Boland has nothing but positive things to say about the recording sessions. “This was a process that was so complete—Shooter, the studio we chose, how we rehearsed the material, how it developed from the ideas and grew organically,” he says. “I’m really happy with the way it came out. I’m so proud of this record, and I know what it is.”

Considering that well-earned sense of confidence, it isn’t surprising that, since they’ve returned to the road, Jason Boland & The Stragglers have been performing The Light Saw Me straight through during their live shows.

“It feels great [with the audience],” Boland says. “You have your hardcore fans that are there with you, wherever you go. And then you’ve got people that are familiar with your music that are just out for the night. Maybe they came to hear this song or that song. But, the album’s material flows really well. And, when we play it live with the different breaks and the different narrations and the instrumentals, the fans are just really in for it.”

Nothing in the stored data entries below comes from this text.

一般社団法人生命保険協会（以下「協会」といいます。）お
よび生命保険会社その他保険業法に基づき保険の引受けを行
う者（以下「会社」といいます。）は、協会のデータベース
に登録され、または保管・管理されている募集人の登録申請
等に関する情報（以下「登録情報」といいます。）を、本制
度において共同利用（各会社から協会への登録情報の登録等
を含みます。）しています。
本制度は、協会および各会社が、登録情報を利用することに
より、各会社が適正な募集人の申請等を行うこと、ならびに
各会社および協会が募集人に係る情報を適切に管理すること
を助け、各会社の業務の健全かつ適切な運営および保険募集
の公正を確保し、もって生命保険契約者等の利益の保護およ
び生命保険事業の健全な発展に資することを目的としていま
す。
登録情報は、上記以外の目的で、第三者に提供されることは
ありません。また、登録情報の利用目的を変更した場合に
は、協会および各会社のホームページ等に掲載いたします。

He recalls that, sometimes, in the middle of the 40-minute concept piece, certain vocal audience members will make a request or two. But Boland doesn’t mind. “They’re probably shouting for something that we’re going to play later anyway,” he says with a laugh.

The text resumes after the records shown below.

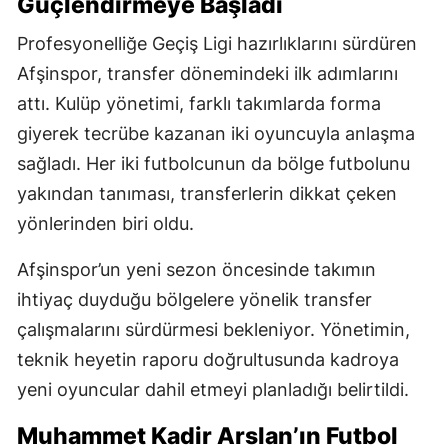
Güçlendirmeye Başladı
Profesyonelliğe Geçiş Ligi hazırlıklarını sürdüren
Afşinspor, transfer dönemindeki ilk adımlarını
attı. Kulüp yönetimi, farklı takımlarda forma
giyerek tecrübe kazanan iki oyuncuyla anlaşma
sağladı. Her iki futbolcunun da bölge futbolunu
yakından tanıması, transferlerin dikkat çeken
yönlerinden biri oldu.
Afşinspor’un yeni sezon öncesinde takımın
ihtiyaç duyduğu bölgelere yönelik transfer
çalışmalarını sürdürmesi bekleniyor. Yönetimin,
teknik heyetin raporu doğrultusunda kadroya
yeni oyuncular dahil etmeyi planladığı belirtildi.
Muhammet Kadir Arslan’ın Futbol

However, the live show is not a pure duplication of the album: The touring lineup is slightly different from the recording configuration, and the live setting presents its own series of restraints. And Boland is embracing the variety.

“We are, first and foremost, a live band. We’ve always seen ourselves as in the jam vein. We’re going to be doing this so long that lineups are going to change and the instrumentation is going to change,” he explains. “When it comes to soloing or what you’re feeling one night, things will change. If the pedal-steel player wants to jump up on lead guitar on one tune, then I’ve never been the type of guy to even look twice at that. I encourage it.”